One of the great characteristics of herbs is that they are so easy to grow. But there is one herb that I have a difficult time with and that's Coriandrum sativum. You may know it by the common names coriander or cilantro. If the plant is grown for the seeds it is called coriander; the leaves are referred to as cilantro. Perhaps it is the multiple names that makes this herb so complicated.

Unfortunately cilantro has me in a difficult spot because I love the flavor so much. I like to have plenty on hand to brighten soups, salads and salsas.

When it comes to growing cilantro I have 2 issues. For one thing it has an extremely short life span. When purchased as a plant at the nursery it often peters out within a few weeks.

Another problem I have is humidity and heat. Cilantro prefers a cool, dry climate, conditions that are sadly lacking in my mid-south garden during summer.
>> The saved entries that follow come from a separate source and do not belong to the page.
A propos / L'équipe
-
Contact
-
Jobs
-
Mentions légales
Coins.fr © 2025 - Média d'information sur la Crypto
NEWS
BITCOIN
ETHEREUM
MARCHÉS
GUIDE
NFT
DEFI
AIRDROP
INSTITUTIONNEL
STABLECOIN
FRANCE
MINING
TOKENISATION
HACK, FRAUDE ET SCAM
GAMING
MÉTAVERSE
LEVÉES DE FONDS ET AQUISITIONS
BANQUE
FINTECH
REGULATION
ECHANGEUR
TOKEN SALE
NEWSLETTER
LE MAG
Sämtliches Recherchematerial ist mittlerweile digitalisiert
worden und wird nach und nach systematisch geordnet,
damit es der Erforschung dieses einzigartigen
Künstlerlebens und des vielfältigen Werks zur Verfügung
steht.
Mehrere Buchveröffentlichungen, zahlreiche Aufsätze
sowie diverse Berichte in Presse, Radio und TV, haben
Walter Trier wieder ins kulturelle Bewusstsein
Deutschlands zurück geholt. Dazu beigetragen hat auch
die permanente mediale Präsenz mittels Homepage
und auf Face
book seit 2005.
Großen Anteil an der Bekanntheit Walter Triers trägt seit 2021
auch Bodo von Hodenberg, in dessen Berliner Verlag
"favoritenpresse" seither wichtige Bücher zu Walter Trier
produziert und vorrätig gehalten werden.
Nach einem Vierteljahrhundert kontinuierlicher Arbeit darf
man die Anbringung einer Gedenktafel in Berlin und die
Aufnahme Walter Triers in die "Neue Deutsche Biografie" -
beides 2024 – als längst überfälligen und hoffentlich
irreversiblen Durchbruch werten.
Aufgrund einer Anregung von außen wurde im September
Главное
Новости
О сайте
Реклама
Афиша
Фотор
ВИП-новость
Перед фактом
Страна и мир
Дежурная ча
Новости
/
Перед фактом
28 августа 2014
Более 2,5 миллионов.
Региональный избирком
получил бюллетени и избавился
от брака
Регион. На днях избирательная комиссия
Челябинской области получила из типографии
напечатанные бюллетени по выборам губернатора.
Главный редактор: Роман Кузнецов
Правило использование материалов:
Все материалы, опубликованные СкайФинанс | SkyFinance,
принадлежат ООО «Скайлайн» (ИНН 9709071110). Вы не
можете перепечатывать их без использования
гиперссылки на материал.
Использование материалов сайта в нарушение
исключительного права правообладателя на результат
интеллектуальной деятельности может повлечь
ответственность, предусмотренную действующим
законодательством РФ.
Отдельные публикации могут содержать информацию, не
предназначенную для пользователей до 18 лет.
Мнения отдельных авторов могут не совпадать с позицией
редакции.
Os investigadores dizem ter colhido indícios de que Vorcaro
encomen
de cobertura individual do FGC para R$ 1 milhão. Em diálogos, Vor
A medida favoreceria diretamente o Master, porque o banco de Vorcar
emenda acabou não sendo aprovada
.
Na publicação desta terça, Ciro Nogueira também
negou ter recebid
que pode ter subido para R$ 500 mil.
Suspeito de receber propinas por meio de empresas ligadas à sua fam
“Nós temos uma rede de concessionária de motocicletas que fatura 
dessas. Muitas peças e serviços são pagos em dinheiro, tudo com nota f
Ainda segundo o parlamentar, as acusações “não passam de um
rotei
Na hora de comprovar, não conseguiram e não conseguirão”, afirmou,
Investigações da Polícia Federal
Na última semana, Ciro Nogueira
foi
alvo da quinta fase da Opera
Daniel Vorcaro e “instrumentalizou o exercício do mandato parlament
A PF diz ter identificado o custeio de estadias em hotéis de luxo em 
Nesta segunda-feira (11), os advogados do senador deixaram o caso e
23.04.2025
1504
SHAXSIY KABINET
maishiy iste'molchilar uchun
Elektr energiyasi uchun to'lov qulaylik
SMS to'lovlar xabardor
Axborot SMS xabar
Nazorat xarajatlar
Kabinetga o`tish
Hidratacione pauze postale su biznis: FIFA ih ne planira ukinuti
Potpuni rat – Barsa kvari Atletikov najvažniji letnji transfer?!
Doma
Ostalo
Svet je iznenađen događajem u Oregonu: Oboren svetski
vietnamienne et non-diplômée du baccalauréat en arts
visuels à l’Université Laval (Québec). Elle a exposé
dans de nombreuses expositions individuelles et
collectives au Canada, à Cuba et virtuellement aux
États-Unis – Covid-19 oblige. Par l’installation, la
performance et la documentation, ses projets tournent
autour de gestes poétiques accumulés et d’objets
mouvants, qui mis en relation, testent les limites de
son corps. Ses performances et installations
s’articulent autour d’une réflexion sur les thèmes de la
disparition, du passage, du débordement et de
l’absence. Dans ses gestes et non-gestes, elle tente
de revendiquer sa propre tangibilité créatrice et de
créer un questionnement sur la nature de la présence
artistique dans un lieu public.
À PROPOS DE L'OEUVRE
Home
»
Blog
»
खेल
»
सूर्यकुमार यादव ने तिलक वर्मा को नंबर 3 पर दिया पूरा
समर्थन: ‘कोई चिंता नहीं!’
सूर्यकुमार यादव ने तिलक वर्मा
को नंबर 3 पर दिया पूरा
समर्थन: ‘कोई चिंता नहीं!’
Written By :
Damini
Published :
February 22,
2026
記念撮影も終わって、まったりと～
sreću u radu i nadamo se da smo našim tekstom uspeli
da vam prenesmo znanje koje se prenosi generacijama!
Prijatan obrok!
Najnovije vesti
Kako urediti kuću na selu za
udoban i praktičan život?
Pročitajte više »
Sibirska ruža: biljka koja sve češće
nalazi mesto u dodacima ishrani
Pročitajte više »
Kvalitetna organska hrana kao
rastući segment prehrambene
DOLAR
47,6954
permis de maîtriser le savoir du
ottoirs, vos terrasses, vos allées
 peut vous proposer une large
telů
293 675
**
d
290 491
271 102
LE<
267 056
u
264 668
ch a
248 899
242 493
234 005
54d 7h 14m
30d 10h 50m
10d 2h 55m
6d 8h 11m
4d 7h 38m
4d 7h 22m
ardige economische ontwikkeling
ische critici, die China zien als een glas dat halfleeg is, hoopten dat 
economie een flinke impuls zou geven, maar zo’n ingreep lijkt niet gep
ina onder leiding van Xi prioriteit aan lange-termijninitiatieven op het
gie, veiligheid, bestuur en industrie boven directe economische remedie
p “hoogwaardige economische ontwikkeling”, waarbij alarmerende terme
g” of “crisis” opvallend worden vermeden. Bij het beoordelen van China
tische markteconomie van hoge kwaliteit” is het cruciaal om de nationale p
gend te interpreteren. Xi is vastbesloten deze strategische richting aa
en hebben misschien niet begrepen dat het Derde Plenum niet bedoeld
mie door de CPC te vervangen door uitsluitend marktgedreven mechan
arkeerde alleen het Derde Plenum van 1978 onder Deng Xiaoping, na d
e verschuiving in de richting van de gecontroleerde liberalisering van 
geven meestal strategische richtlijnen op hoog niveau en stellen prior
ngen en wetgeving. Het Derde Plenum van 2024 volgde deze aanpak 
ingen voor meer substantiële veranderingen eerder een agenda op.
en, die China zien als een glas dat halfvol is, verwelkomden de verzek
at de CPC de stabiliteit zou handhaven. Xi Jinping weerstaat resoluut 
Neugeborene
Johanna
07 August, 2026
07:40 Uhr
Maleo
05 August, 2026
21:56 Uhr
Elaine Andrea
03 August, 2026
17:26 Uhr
Similar to lettuce, cilantro will bolt and become bitter as soon as temperatures begin to rise.

I have better luck growing cilantro during the extended mild weather typical of fall in my region. So just before the heat breaks in late summer I sow seeds for autumn harvest.

There are a few tips to keep in mind when growing cilantro from seed. First, the seedlings don't transplant well so it is best to direct sow them in the garden or a generous sized container. Pick a location that is in full sun with well-drained soil.

Cilantro seedlings also resent being crowded so thin them to 3 to 4 inches apart.

And finally consistent moisture is a must as the seedlings emerge.

I find that if I sow a crop at the end of August and then again 2 weeks later I have plenty of this flavorful herb to last me until the first hard freeze.


Papalo

This year I decided to expand my repertoire and try some of the alternatives to cilantro. I'm growing papalo (Porophyllum ruderale) and culantro (Eryngium foetidum). Both have a similar flavor to cilantro, but are better suited to my garden's climate.

Papalo is a native plant from South and Central America. I sowed a few seeds directly in the vegetable garden in early summer and they have grown quite well. Tall and spindly, the plant is not especially attractive. However the leaves are a nice gray-green and a nearby Malabar spinach vine does a pretty good job filling in the gaps. I also like the flavor; it has a hint of lime in addition to the cilantro flavor.


Culantro

Culantro is a cousin of the perennial sea holly - a plant I love for its metallic blue, spiky blooms. Culantro is native to South East Asia, Central America and Florida and it loves heat and humidity. It will thrive in shade to partial shade and moist soil. I sowed the seed in a container in spring and it is now about 6 to 8 inches tall. The foliage has the serrated edges typical of the eryngium family.

Neither papalo and culantro do well cooked so they should either be eaten raw or added to recipes are the very last minute.